Publication information
- Publisher: Dynamite Entertainment
- Schedule: Bi-monthly
- Format: Limited series
- Genre: Superhero;
- Publication date: September 6, 2013 – April 7, 2014
- No. of issues: 5
- Main character(s): Dale Arden Flash Gordon Lothar Mandrake the Magician The Phantom Professor Zarkov

Creative team
- Written by: Jeff Parker
- Artist(s): Marc Laming
- Letterer(s): Simon Bowland
- Colorist(s): Jordan Boyd

Collected editions
- Kings Watch: ISBN 1606904868

= Kings Watch =

Comic book series

Kings Watch is a bi-monthly comic book limited series written by Jeff Parker and drawn by Marc Laming.

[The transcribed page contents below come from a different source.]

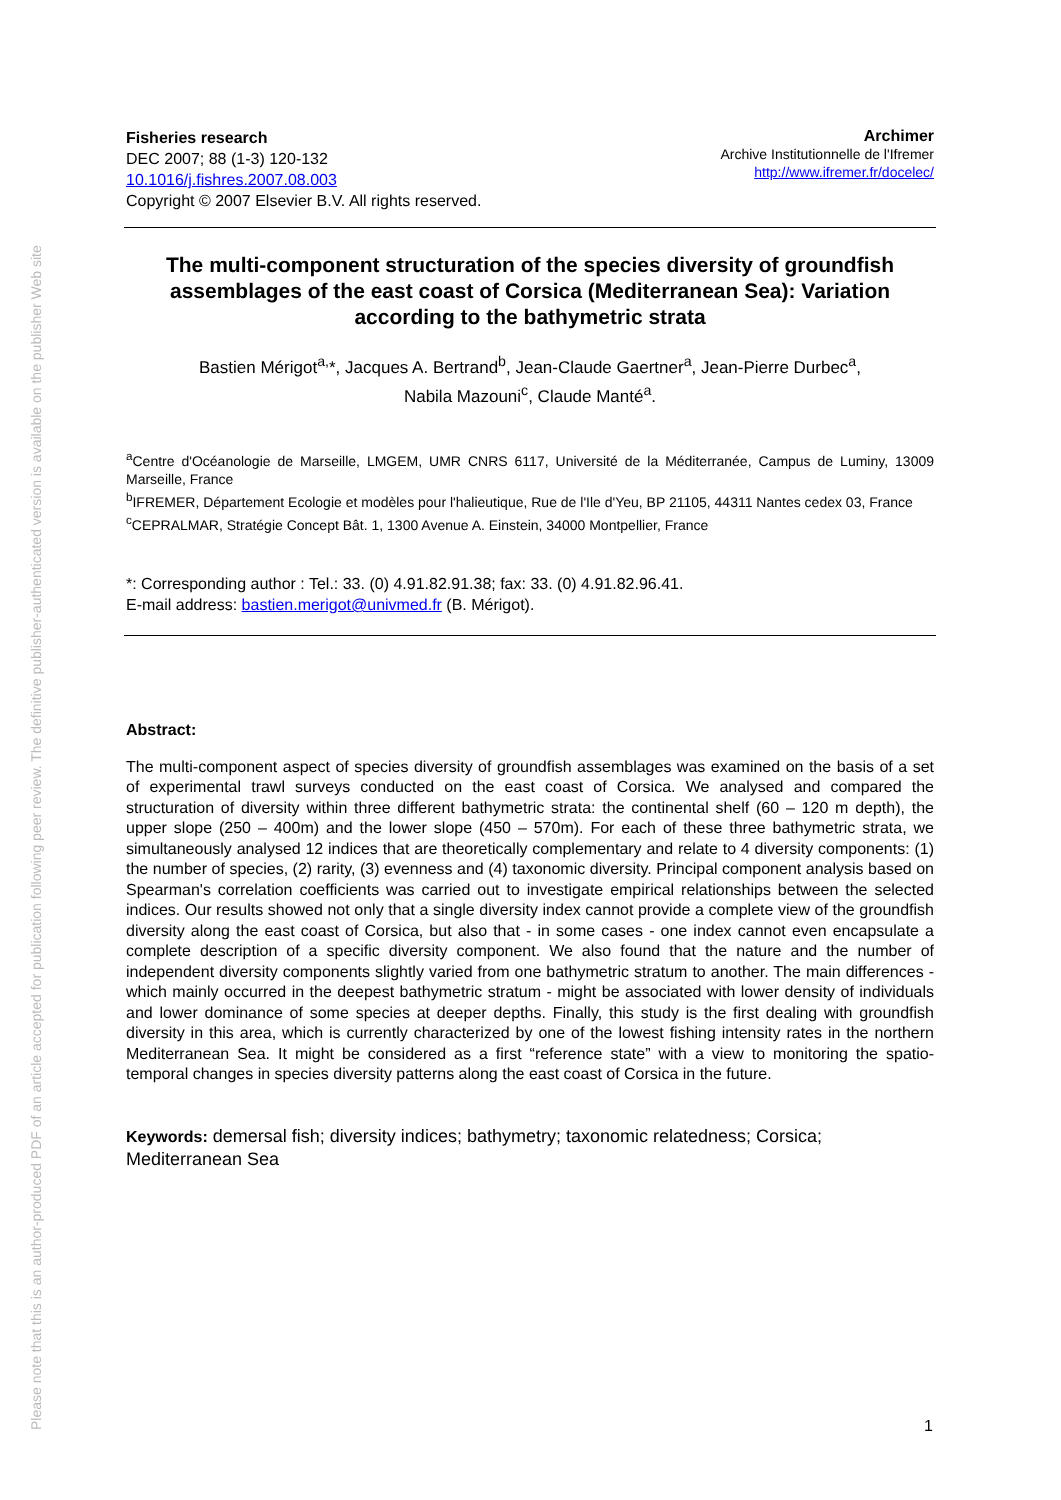Please note that this is an author-produced PDF of an article accepted for publication following peer review. The definitive publisher-authenticated version is available on the publisher Web site
Fisheries research
DEC 2007; 88 (1-3) 120-132
10.1016/j.fishres.2007.08.003
Copyright © 2007 Elsevier B.V. All rights reserved.
Archimer
Archive Institutionnelle de l'Ifremer
http://www.ifremer.fr/docelec/
The multi-component structuration of the species diversity of groundfish assemblages of the east coast of Corsica (Mediterranean Sea): Variation according to the bathymetric strata
Bastien Mérigot<sup>a,</sup>*, Jacques A. Bertrand<sup>b</sup>, Jean-Claude Gaertner<sup>a</sup>, Jean-Pierre Durbec<sup>a</sup>,
Nabila Mazouni<sup>c</sup>, Claude Manté<sup>a</sup>.
<sup>a</sup> Centre d'Océanologie de Marseille, LMGEM, UMR CNRS 6117, Université de la Méditerranée, Campus de Luminy, 13009 Marseille, France
<sup>b</sup> IFREMER, Département Ecologie et modèles pour l'halieutique, Rue de l'Ile d'Yeu, BP 21105, 44311 Nantes cedex 03, France
<sup>c</sup> CEPRALMAR, Stratégie Concept Bât. 1, 1300 Avenue A. Einstein, 34000 Montpellier, France
*: Corresponding author : Tel.: 33. (0) 4.91.82.91.38; fax: 33. (0) 4.91.82.96.41.
E-mail address: bastien.merigot@univmed.fr (B. Mérigot).
Abstract:
The multi-component aspect of species diversity of groundfish assemblages was examined on the basis of a set of experimental trawl surveys conducted on the east coast of Corsica. We analysed and compared the structuration of diversity within three different bathymetric strata: the continental shelf (60 – 120 m depth), the upper slope (250 – 400m) and the lower slope (450 – 570m). For each of these three bathymetric strata, we simultaneously analysed 12 indices that are theoretically complementary and relate to 4 diversity components: (1) the number of species, (2) rarity, (3) evenness and (4) taxonomic diversity. Principal component analysis based on Spearman's correlation coefficients was carried out to investigate empirical relationships between the selected indices. Our results showed not only that a single diversity index cannot provide a complete view of the groundfish diversity along the east coast of Corsica, but also that - in some cases - one index cannot even encapsulate a complete description of a specific diversity component. We also found that the nature and the number of independent diversity components slightly varied from one bathymetric stratum to another. The main differences - which mainly occurred in the deepest bathymetric stratum - might be associated with lower density of individuals and lower dominance of some species at deeper depths. Finally, this study is the first dealing with groundfish diversity in this area, which is currently characterized by one of the lowest fishing intensity rates in the northern Mediterranean Sea. It might be considered as a first “reference state” with a view to monitoring the spatio-temporal changes in species diversity patterns along the east coast of Corsica in the future.
Keywords: demersal fish; diversity indices; bathymetry; taxonomic relatedness; Corsica; Mediterranean Sea
1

It was published by Dynamite Entertainment from September 6, 2013 to April 7, 2014. It is a crossover featuring Flash Gordon, the Phantom, and Mandrake the Magician from King Features Syndicate. The trade paperback edition was released on August 13, 2014.

== Premise ==
When strange phenomena fill the skies and all humanity shares a similar vision, Flash Gordon, the Phantom, and Mandrake the Magician join forces to face a threat that is related to the Cult of the Cobra.

== Sequel ==
A sequel titled Kings Quest was released from May to September 2016.